Orlando, Welsh National Opera, WNO, Cardiff, September 2015
Posted on 28 September 2015In Ariosto’s early sixteenth century epic poem Orlando Furioso (Frenzied Roland) that forms the basis for this opera, Orlando was one of the foremost warriors in Charlemagne’s court. Torn between his love for Angelica and his duty to go to war he has a nervous breakdown. In the meantime Angelica’s love has turned to the wounded Medoro, healed under the care of Dorinda, who has fallen in love with him.

All images WNO, Bill Cooper
Adapting this story from 800 AD to something more modern, director Harry Fehr has very sensibly set it in the Second World War with Orlando as an RAF fighter pilot. Experienced pilots were to be treasured and helped, and the magus Zoroastro who helps Orlando recover, while keeping the emotional rollercoaster in check, has been transformed into the senior trick cyclist in a WW2 psychiatric unit (as psychiatrists were known in those troubled times). His study of stars and constellations has been converted to medically scientific matters, and this excellent production, with its wonderful central design by Yannis Thavoris that turns through 180˚ to enable scene changes, is a revelation.

Orlando and Angelica
It does full justice to one of Handel’s most fascinating and unusual operas, well conducted here by Rinaldo Alessandrini with marvellous singing from the cast of five principals. Daniel Grice in the bass role of Zoroastro made a commandingly stylish psychiatrist with fine vocal embellishments, well served by supernumeraries who convincingly played his assistants, along with Fflur Wyn as beautifully-voiced Dorinda, here a hospital nurse rather than a shepherdess.

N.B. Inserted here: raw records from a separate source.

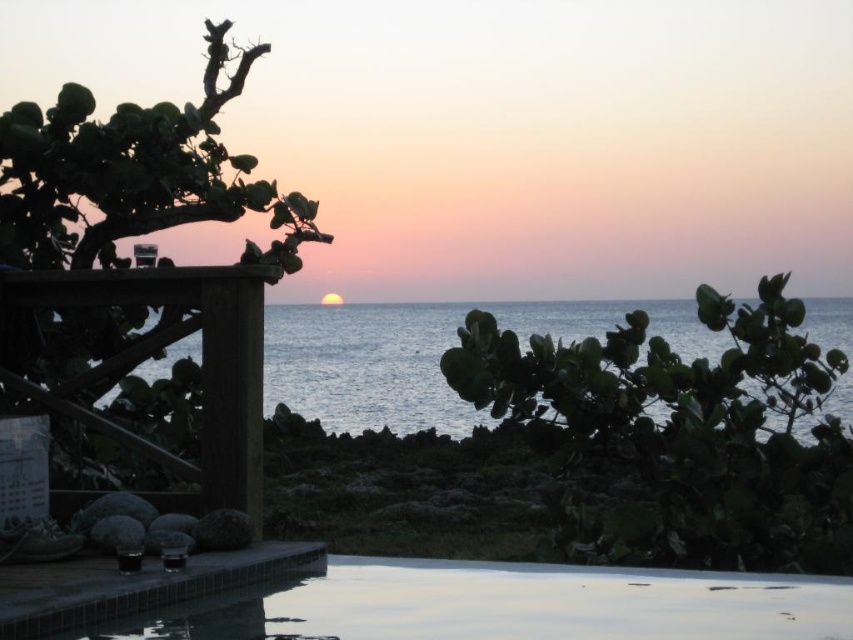
Question: Does blue water at center appear on the left side of wooden rail at left?

Choices:
 (A) no
 (B) yes

Answer: (A)

Question: Can you confirm if smooth concrete pool at center is bigger than wooden rail at left?

Choices:
 (A) yes
 (B) no

Answer: (A)

Question: Which object is farther from the camera taking this photo?

Choices:
 (A) blue water at center
 (B) wooden rail at left
 (C) smooth concrete pool at center

Answer: (A)

Question: Can you confirm if smooth concrete pool at center is positioned below wooden rail at left?

Choices:
 (A) no
 (B) yes

Answer: (B)

Question: Which point is closer to the camera?

Choices:
 (A) (318, 381)
 (B) (549, 580)

Answer: (B)

Question: Among these objects, which one is farthest from the camera?

Choices:
 (A) smooth concrete pool at center
 (B) wooden rail at left
 (C) blue water at center

Answer: (C)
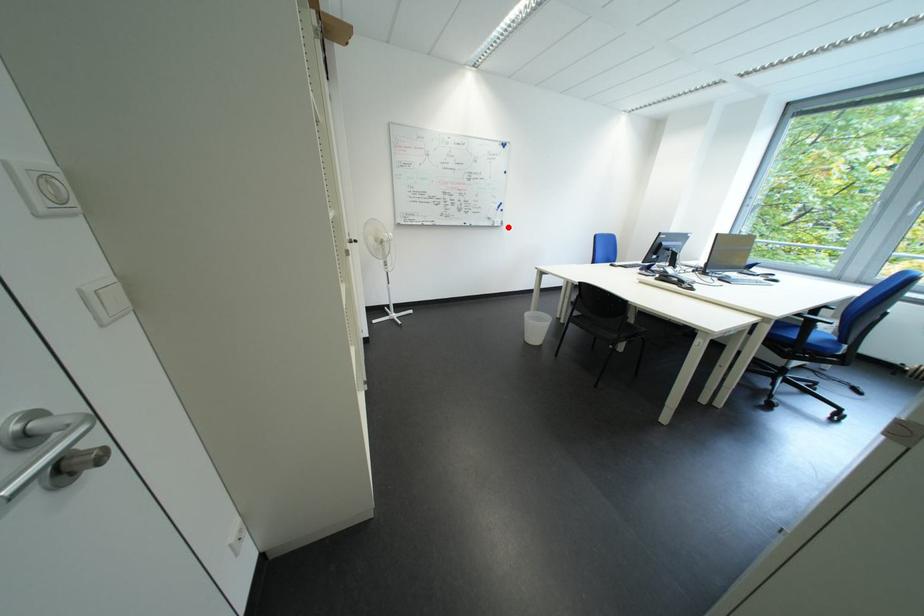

Her successful rival for the finely sung Medoro of counter-tenor Robin Blaze was expressed by the lovely voice of Rebecca Evans as Angelica, and these two lovers along with Dorinda produced a superb blending of voices for the trio at the end of Act I.

Orlando in a frenzy
The subtle warmth of Anna Watson’s lighting at this point was repeated at the start of the second Act when Fflur Wyn’s Dorinda sat by the window delivering a lovely soliloquy in her song of the nightingale. The production beautifully juxtaposed tranquillity and healing along with human anxiety and the strongly wayward emotions of Orlando, whose frenzied thoughts occasionally appeared on video projections. His representation by counter-tenor Lawrence Zazzo was outstanding, brilliantly acted with excellent masculine anxiety and fine vocal attack. This role, originally written for an alto castrato, well suits Zazzo’s theatrical and vocal gifts, and this opera’s emotional complexity is brilliantly served by Fehr’s wonderful production, originally created for Scottish Opera.
Performances continue at Wales Millennium Centre, Cardiff, 3, 7 Oct; Mayflower Theatre, Southampton, 14 Oct; The Bristol Hippodrome, 21 Oct; Venue Cymru, Llandudno, 28 Oct; New Theatre Oxford, 4 Nov; Birmingham Hippodrome, 18 Nov.